*** Opening of Task data ***

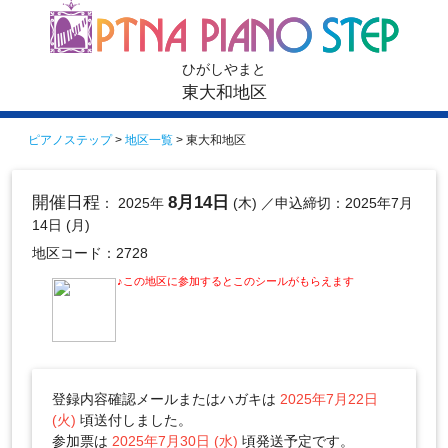
ひがしやまと
東大和地区
ピアノステップ
>
地区一覧
> 東大和地区
開催日程
8月14日
： 2025年
(木)
／申込締切：2025年7月
14日 (月)
地区コード：2728
♪この地区に参加するとこのシールがもらえます
登録内容確認メールまたはハガキは
2025年7月22日
(火)
頃送付しました。
参加票は
2025年7月30日 (水)
頃発送予定です。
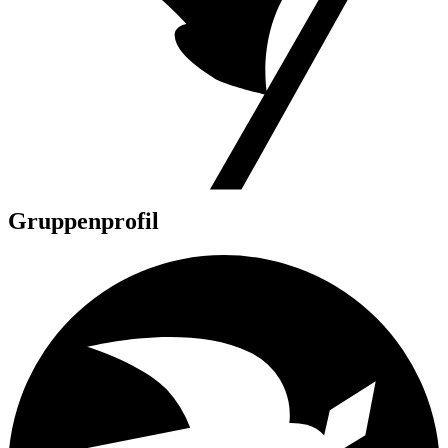
Gruppenprofil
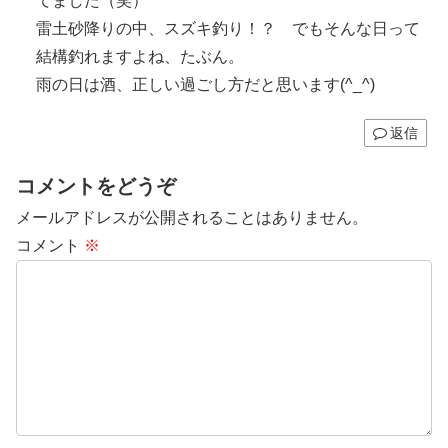
てました（笑）
雷土砂降りの中、スズキ釣り！？ でもそんな日って
結構釣れますよね、たぶん。
雨の日は酒、正しい過ごし方だと思います(^_^)
返信
コメントをどうぞ
メールアドレスが公開されることはありません。
コメント
※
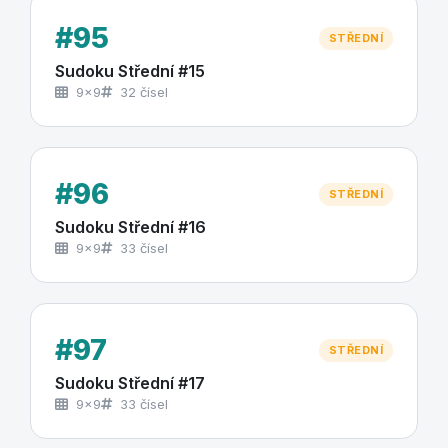
#95
STŘEDNÍ
Sudoku Střední #15
9×9
32 čísel
#96
STŘEDNÍ
Sudoku Střední #16
9×9
33 čísel
#97
STŘEDNÍ
Sudoku Střední #17
9×9
33 čísel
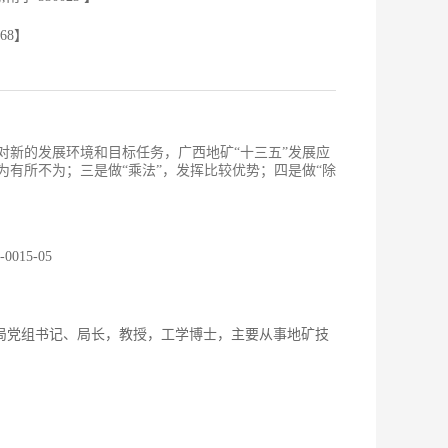
68
】
。面对新的发展环境和目标任务，广西地矿“十三五”发展应
为有所不为；三是做“乘法”，发挥比较优势；四是做“除
-0015-05
发局党组书记、局长，教授，工学博士，主要从事地矿技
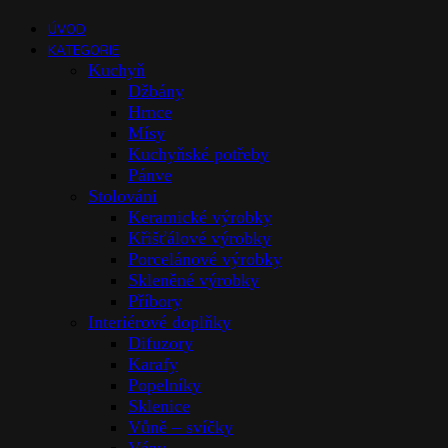
ÚVOD
KATEGORIE
Kuchyň
Džbány
Hrnce
Mísy
Kuchyňské potřeby
Pánve
Stolováni
Keramické výrobky
Křišťálové výrobky
Porcelánové výrobky
Skleněné výrobky
Příbory
Interiérové doplňky
Difuzory
Karafy
Popelníky
Sklenice
Vůně – svíčky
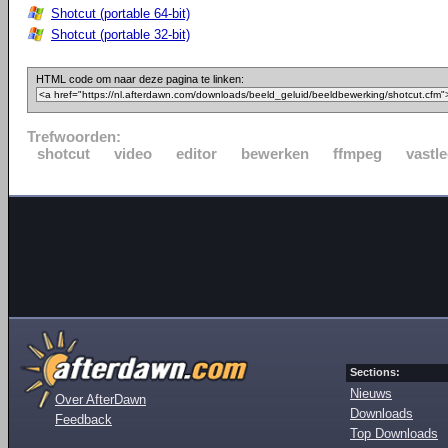
Shotcut (portable 64-bit)
Shotcut (portable 32-bit)
HTML code om naar deze pagina te linken:
Trefwoorden:
shotcut
video
editor
bewerken
ffmpeg
vastl
Sections:
Nieuws
Over AfterDawn
Downloads
Feedback
Top Downloads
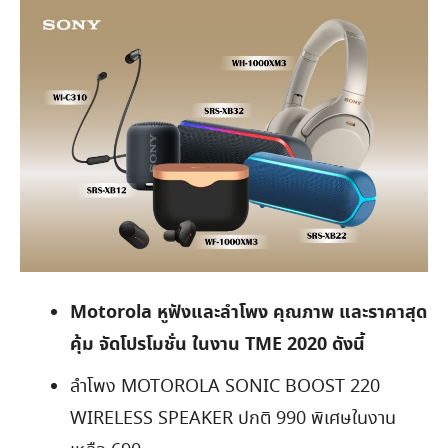
Motorola หูฟังและลำโพง
คุณภาพ และราคาสุด
คุ้ม
จัดโปรโมชั่น ในงาน
TME 2020
ดังนี้
ลำโพง MOTOROLA SONIC BOOST 220
WIRELESS SPEAKER ปกติ 990 พิเศษในงาน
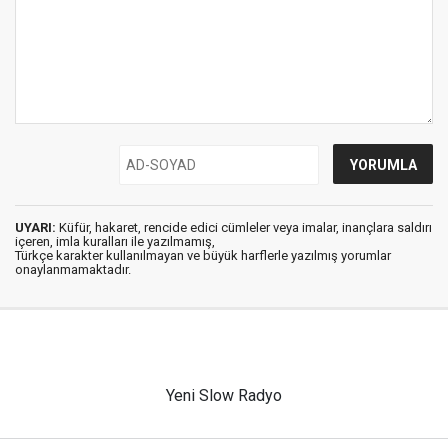
UYARI:
Küfür, hakaret, rencide edici cümleler veya imalar, inançlara saldırı
içeren, imla kuralları ile yazılmamış,
Türkçe karakter kullanılmayan ve büyük harflerle yazılmış yorumlar
onaylanmamaktadır.
Yeni Slow Radyo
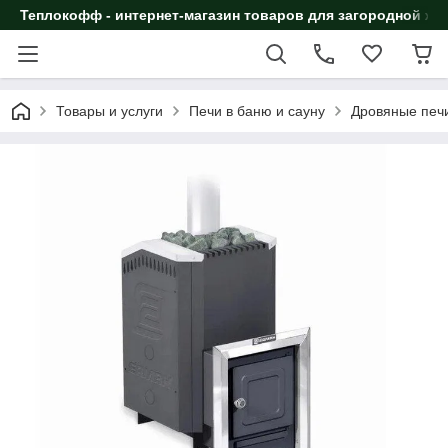
Теплокофф - интернет-магазин товаров для загородной жи
Товары и услуги
Печи в баню и сауну
Дровяные печи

*** Close of Task data ***

### What you will do
Transcribe the lines above exactly, setting aside any picture among them.

### Exercise response
ひがしやまと
東大和地区
ピアノステップ
>
地区一覧
> 東大和地区
開催日程
8月14日
： 2025年
(木)
／申込締切：2025年7月
14日 (月)
地区コード：2728
♪この地区に参加するとこのシールがもらえます
登録内容確認メールまたはハガキは
2025年7月22日
(火)
頃送付しました。
参加票は
2025年7月30日 (水)
頃発送予定です。
Gruppenprofil
てました（笑）
雷土砂降りの中、スズキ釣り！？ でもそんな日って
結構釣れますよね、たぶん。
雨の日は酒、正しい過ごし方だと思います(^_^)
返信
コメントをどうぞ
メールアドレスが公開されることはありません。
コメント
※
#95
STŘEDNÍ
Sudoku Střední #15
9×9
32 čísel
#96
STŘEDNÍ
Sudoku Střední #16
9×9
33 čísel
#97
STŘEDNÍ
Sudoku Střední #17
9×9
33 čísel
68
】
。面对新的发展环境和目标任务，广西地矿“十三五”发展应
为有所不为；三是做“乘法”，发挥比较优势；四是做“除
-0015-05
发局党组书记、局长，教授，工学博士，主要从事地矿技
ÚVOD
KATEGORIE
Kuchyň
Džbány
Hrnce
Mísy
Kuchyňské potřeby
Pánve
Stolováni
Keramické výrobky
Křišťálové výrobky
Porcelánové výrobky
Skleněné výrobky
Příbory
Interiérové doplňky
Difuzory
Karafy
Popelníky
Sklenice
Vůně – svíčky
Shotcut (portable 64-bit)
Shotcut (portable 32-bit)
HTML code om naar deze pagina te linken:
Trefwoorden:
shotcut
video
editor
bewerken
ffmpeg
vastl
Sections:
Nieuws
Over AfterDawn
Downloads
Feedback
Top Downloads
Motorola หูฟังและลำโพง
คุณภาพ และราคาสุด
คุ้ม
จัดโปรโมชั่น ในงาน
TME 2020
ดังนี้
ลำโพง MOTOROLA SONIC BOOST 220
WIRELESS SPEAKER ปกติ 990 พิเศษในงาน
UYARI:
Küfür, hakaret, rencide edici cümleler veya imalar, inançlara saldırı
içeren, imla kuralları ile yazılmamış,
Türkçe karakter kullanılmayan ve büyük harflerle yazılmış yorumlar
onaylanmamaktadır.
Yeni Slow Radyo
Теплокофф - интернет-магазин товаров для загородной жи
Товары и услуги
Печи в баню и сауну
Дровяные печи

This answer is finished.